Marriage has become contractual in more ways than just between people. It is a denotation — a status of political and (frighteningly) religious obligation. It has become a differentiation of the populace, laying a basis for discrimination. It is ridiculous to believe that the original concept of lifelong partnership, of love epitomized in the bond of two people, can be warped by some self-righteous subjective authority to deny inherent human desires to some while allowing them to others. To restrain and allocate not only the cultural acceptance of, but the disgustingly inbred association of governmental rights and restrictions, is a power ill-gotten through the manipulation of fear, hate and power.

Common opinion is easy to defend because it has the intrinsic characteristic of authority by majority. Of course, whatever constitutes this authority — perhaps some amalgam of stupidity, anxiety, discomfort and social pressure — can be nothing more than the security blanket of the weak-minded.

There is no argument to be made because most people think it. Upon examination, the reason they think it is simply because their neighbor does, or their mother or George Rekers. The hypocrisy of the last one should be enough to convince most that authority by majority is but an excuse to substitute one’s own mental capacities for those of others. When we let others think for us, we’re liable for all the cultural stigmatization, the social pain and suffering caused by our inability to act for ourselves.

Now we have marriage that some presumptuous dogmatist has narrowly defined as only possible between a man and a woman.
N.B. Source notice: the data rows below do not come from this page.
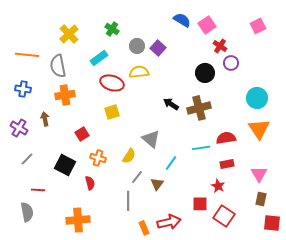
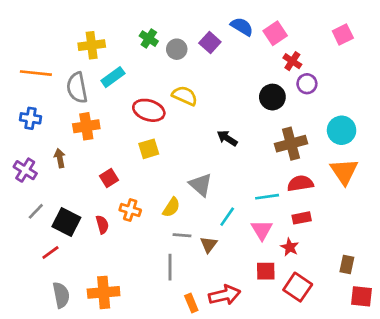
yellow cross: (69, 34) -> (92, 45), turned 36
gray circle: (137, 46) -> (177, 49), moved
purple square: (158, 48) -> (210, 43), moved
cyan rectangle: (99, 58) -> (113, 77), moved
yellow semicircle: (139, 72) -> (185, 96), turned 30
brown cross: (199, 108) -> (291, 144), moved
black square: (65, 165) -> (66, 222), moved
pink triangle: (259, 174) -> (262, 230), moved
gray line: (137, 177) -> (182, 235), turned 56
red semicircle: (90, 183) -> (102, 225), moved
red line: (38, 190) -> (50, 253), turned -40
gray semicircle: (27, 212) -> (61, 295), moved

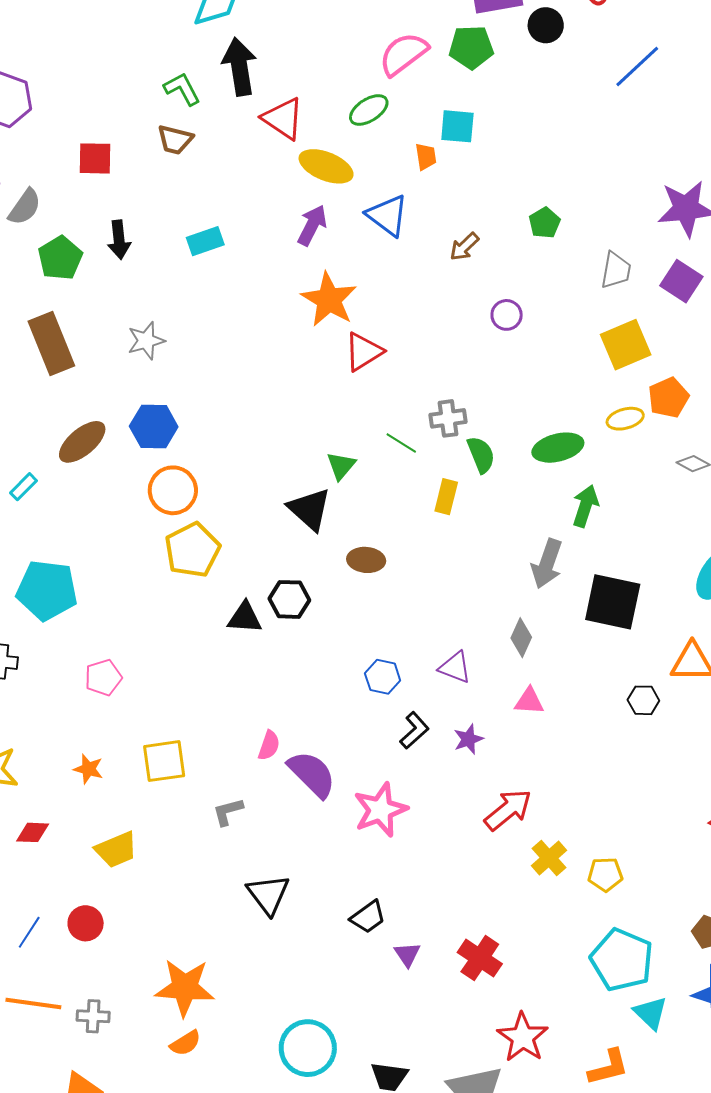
Defined as only that edifice recognized by the common religious opinion of our nation. Somewhere in the deterioration of our humane senses of ethics and morality we’ve come to believe that only a man and a woman can love each other; that only a man and a woman are allowed the social, political and economic benefits the designatory badge of “defender of common opinion” has honored them with.
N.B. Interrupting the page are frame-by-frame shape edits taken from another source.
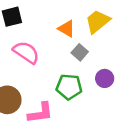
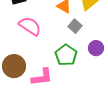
green pentagon: (69, 87) -> (66, 55), turned 30

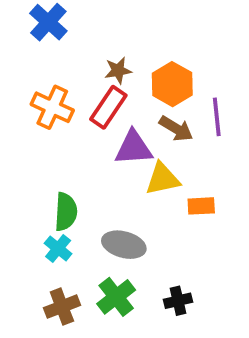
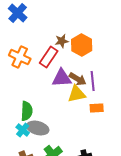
brown star: (118, 70) -> (62, 41), moved
purple line: (217, 117) -> (93, 81), moved
brown arrow: (176, 129) -> (78, 79), moved
gray ellipse: (124, 245) -> (38, 128), moved

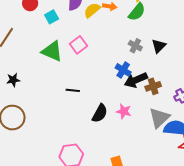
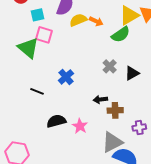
pink square: (78, 45) -> (44, 35), moved, turned 36
blue cross: (123, 70) -> (66, 77), moved
black arrow: (136, 80) -> (100, 99), size x0.6
black semicircle: (100, 113) -> (56, 121), turned -150

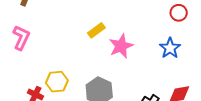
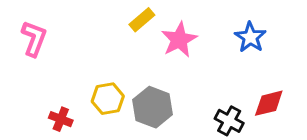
yellow hexagon: (57, 82) -> (108, 99), moved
Sadly, we’ve normalized the propaganda of sacrificing self-thought for that of common opinion; we’ve taught ourselves that true power comes from the common authority, and therefore fail to see that common authority is only the confluence of fear, hate and desperation.

For a judge to declare that two men cannot marry because marriage is defined as a union between a man and a woman is akin to saying “it is by common authority, and hence from the fear we have of things different from the common opinion; the hate we harbor for things that are not of the common opinion; and the desperation we foster in preserving the common opinion because we fear we might be wrong.

We fear having to confront the hidden truths of the warped and deformed foundation of our beliefs that have manifested because we deferred our mental capacities to an opinion of power. We declare, in obvious circularity, that we cannot allow you to marry because we have decided that you are incapable of loving each other as much as a man and a woman and therefore are not deserving of any social or political benefit that such a contract would bring.”

This is marriage. This is what we have done to it, and people suffer because power still is more important than reason.